The two men sat down at Asa's big desk again; and for an hour they were busy with matters that concerned the coming cruise. When a whaleship goes to sea, she goes for a three-year cruise; and save only the items of food and water, she carries with her everything she will need for that whole time, with an ample allowance to spare. She is a department store of the seas; for she works with iron and wood, with steel and bone, with fire and water and rope and sail. All these things she must have, and many more. And the lists of a whaleship's stores are long and long, and take much checking. When they had considered these matters, Asa sent out to the pierhead to summon Jim Finch, and told the man that Joel would have the ship. Joel said to Finch slowly: "I've no mind to fight a grudge aboard my ship, sir. If you blame me for stepping into your shoes, Mr. Worthen will give you another berth."
Finch shook his head. He was a big, laughing man with soft, fat cheeks. "No, sir," he declared. "It's yours, and welcome. Your brother was a man; and you've the look of another, sir."

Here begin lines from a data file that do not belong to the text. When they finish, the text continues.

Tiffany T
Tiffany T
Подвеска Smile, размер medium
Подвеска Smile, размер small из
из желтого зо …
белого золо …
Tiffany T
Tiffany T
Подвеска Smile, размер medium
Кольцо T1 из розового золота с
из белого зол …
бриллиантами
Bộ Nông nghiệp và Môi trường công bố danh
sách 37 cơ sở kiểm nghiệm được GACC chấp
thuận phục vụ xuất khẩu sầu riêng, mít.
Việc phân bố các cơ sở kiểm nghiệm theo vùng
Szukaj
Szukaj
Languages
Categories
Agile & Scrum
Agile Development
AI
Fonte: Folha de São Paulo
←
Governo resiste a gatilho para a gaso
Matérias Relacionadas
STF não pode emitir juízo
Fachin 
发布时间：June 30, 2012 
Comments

Joel frowned. He was uncomfortable; he had an angry feeling that Finch was too amiable. But he said no more, and Finch went back to the ship, and Asa and Joel continued with their task.
While they worked, the afternoon sun drifted down the western sky till its level rays were flame lances laid across the harbor. A fishing craft at anchor in mid-stream hoisted her sails with a creak and rattle of blocks and drifted down the channel with the tide. The wheeling gulls dropped, one by one, to the water; or they lurched off to some quiet cove to spend the night. Their harsh cries came less frequently, were less persistent. The wind had swung around, and it was fetching now from the water a cold and salty chill. There was a smell of cooking in the air, and the smoke from the Nathan Ross' galley, and the cool smell of the sea mingled with the strong odor of the oil in the casks ranked at the end of the pier.

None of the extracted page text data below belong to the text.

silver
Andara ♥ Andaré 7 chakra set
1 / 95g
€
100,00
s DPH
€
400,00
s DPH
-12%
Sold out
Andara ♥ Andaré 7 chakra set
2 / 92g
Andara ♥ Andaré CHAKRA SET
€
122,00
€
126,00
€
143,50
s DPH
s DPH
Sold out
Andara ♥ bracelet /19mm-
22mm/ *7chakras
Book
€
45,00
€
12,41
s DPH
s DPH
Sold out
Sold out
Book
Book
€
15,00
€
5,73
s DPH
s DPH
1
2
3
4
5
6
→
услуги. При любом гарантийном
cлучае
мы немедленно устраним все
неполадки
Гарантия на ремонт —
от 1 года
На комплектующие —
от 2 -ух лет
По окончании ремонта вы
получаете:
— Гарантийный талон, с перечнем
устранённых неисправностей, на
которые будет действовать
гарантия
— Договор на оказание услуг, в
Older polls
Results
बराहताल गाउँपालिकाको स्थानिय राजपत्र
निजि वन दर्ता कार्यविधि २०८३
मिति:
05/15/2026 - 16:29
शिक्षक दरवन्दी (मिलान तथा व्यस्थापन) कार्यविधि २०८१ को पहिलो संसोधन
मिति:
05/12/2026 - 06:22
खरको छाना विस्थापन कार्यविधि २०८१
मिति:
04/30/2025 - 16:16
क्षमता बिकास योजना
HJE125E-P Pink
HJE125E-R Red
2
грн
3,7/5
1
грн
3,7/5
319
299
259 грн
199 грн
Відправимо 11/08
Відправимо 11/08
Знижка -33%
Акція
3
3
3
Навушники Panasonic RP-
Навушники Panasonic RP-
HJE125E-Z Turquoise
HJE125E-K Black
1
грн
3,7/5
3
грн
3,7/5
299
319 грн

The sun had touched the horizon when Joel at last rose to go. Asa got up with him, dropped a hand on the young man's shoulder. They passed the contrivance called a "woman's tub"; and Asa, at sight of it, seemed to be minded of something. He stopped, and checked Joel, and with eyes twinkling, pointed to the tub. "Will you be wishful to take that on the cruise, Joel?" he asked, and looked up sidewise at the younger man, and chuckled.
Joel's brown cheeks were covered with slow fire; but his voice was steady enough when he replied. "It's a kind offer, sir," he said. "I know well what store you set by that tub."
"Will you be wanting it?" Asa still insisted.
"I'll see," said Joel quietly. "I will see."